Melbourne-based financial services provider, Computershare, will be under new leadership in the 2015 fiscal year as CEO and president, Stuart Crosby, has advised the company he will step down on June 30.
Crosby will be succeeded by current chief information officer (CIO), Stuart Irving, who has held the role for six years, and first joined the company in 2000.
Having steered the company for eight years, Crosby is credited by chairman Chris Morris for taking Computershare through "the turbulent years following the global financial crisis," and claims that as a result, the company was one of the few which did not raise equity to strengthen its balance sheet throughout the period.

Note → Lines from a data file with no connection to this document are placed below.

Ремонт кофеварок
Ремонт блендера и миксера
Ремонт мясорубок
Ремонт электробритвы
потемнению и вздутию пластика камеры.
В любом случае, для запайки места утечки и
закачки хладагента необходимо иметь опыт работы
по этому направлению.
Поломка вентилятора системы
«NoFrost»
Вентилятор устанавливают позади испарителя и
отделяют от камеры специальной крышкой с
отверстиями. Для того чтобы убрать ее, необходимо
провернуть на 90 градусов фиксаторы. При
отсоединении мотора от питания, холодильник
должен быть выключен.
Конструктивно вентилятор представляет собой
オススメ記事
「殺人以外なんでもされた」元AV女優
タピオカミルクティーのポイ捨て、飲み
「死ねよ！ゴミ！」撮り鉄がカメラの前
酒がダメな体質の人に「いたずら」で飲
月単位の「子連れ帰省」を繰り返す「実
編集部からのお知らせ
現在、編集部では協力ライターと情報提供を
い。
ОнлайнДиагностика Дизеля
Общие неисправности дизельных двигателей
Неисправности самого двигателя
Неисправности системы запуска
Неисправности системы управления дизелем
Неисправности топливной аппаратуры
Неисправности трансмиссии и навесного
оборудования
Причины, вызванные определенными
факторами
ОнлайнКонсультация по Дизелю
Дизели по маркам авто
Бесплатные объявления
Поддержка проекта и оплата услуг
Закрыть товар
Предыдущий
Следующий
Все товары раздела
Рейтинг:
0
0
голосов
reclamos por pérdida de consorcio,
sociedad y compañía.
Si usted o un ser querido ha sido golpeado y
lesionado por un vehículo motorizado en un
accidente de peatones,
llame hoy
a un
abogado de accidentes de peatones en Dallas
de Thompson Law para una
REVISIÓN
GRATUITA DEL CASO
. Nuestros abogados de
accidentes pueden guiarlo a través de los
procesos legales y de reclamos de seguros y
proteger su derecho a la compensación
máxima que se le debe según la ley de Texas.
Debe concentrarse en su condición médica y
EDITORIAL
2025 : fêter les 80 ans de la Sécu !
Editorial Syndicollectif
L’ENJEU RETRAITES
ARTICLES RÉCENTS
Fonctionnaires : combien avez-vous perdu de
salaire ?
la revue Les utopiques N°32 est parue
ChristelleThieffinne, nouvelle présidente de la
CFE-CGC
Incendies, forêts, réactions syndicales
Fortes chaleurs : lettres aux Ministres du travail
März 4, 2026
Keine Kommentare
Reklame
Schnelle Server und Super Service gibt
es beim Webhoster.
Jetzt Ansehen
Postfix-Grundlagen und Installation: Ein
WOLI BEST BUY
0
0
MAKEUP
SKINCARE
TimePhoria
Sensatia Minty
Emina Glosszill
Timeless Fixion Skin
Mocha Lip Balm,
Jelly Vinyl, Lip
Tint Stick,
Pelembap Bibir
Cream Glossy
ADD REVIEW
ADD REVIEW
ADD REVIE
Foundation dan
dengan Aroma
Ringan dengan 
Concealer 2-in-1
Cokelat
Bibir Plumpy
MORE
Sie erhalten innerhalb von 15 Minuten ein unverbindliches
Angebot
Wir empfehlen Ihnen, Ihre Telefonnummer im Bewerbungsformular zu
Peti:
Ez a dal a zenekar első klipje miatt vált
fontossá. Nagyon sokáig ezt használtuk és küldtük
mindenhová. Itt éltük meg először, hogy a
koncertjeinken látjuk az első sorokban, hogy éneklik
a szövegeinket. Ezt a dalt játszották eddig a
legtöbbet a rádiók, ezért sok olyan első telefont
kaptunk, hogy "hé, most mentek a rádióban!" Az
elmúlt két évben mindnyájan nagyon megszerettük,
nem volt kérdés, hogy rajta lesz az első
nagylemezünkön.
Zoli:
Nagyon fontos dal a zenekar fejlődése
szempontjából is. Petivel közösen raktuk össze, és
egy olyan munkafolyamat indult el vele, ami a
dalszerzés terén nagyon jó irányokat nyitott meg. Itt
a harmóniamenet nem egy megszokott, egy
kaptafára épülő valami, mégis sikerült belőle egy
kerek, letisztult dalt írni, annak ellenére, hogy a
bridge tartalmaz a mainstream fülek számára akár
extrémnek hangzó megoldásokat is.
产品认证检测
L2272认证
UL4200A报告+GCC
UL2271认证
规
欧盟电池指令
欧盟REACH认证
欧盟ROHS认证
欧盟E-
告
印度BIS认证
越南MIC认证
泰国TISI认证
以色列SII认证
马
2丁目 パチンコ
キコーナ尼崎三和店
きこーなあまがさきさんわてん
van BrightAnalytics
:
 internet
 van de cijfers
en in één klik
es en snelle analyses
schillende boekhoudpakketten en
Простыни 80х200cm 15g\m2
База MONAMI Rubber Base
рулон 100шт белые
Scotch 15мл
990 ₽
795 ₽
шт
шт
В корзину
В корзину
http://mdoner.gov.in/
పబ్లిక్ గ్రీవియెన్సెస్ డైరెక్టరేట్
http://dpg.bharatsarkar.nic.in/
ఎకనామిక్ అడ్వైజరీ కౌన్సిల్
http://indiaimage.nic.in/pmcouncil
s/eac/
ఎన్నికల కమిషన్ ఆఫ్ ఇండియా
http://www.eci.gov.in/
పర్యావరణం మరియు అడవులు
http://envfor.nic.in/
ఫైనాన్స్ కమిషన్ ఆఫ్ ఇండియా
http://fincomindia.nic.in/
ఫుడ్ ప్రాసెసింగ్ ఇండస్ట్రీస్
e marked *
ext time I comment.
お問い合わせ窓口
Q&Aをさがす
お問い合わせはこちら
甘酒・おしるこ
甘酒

Morris also said that under Crosby, Computershare has made significant consolidations, expanded key regions such as India and Russia, and extended into new business areas such as loan servicing and utility back office services.
Under Crosby, Computershare's management earnings per share grew 140 per cent from $0.28 in 2006 to $0.55 in 2013.
Computershare has reported total revenue for the half-year ending December 31 as $972.9 million, marking a 0.4 per cent drop over the corresponding period last year. In its submission to the ASX, the company said that "lower revenue was primarily driven by a stronger US dollar."
Earnings before interest, taxes, depreciation and amortisation (EBITDA) was $267m, up 10.6 per cent. Net profit after tax attributable to members is $139.4m for the same period, which is an increase of 47.4 per cent year-over-year (YoY). The result was the outcome of loan servicing, class actions, US investor services, and the global network of employee plans businesses.
Furthermore, Computershare reported statutory basic earnings per share (EPS) of $0.25 for the six-month period (up 47.3 per cent). Management adjusted earnings per share was $0.29 (up 9.5 per cent).